Medicine encompasses a variety of health care practices evolved to maintain and restore health by the prevention and treatment of illness.
Contemporary medicine applies biomedical sciences, biomedical research, genetics, and medical technology to diagnose, treat, and prevent injury and disease,
typically through pharmaceuticals or surgery, but also through therapies as diverse as psychotherapy, external splints and traction, medical devices, biologics, and ionizing radiation, amongst others.

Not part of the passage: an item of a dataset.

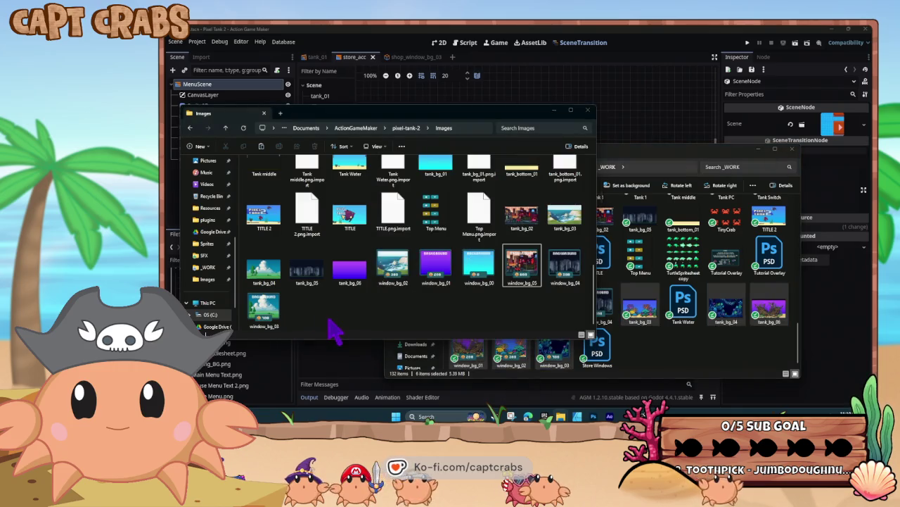
key(ctrl+v)
click(480, 162)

Medicine has been around for thousands of years, during most of which it was an art (an area of skill and knowledge) frequently having connections to the religious and
philosophical beliefs of local culture. For example, a medicine man would apply herbs and say prayers for healing, or an ancient philosopher and physician would apply bloodletting according to the theories of humorism.
In recent centuries, since the advent of modern science, most medicine has become a combination of art and science (both basic and applied, under the umbrella of medical science).
While stitching technique for sutures is an art learned through practice, the knowledge of what happens at the cellular and molecular level in the tissues being stitched arises through science.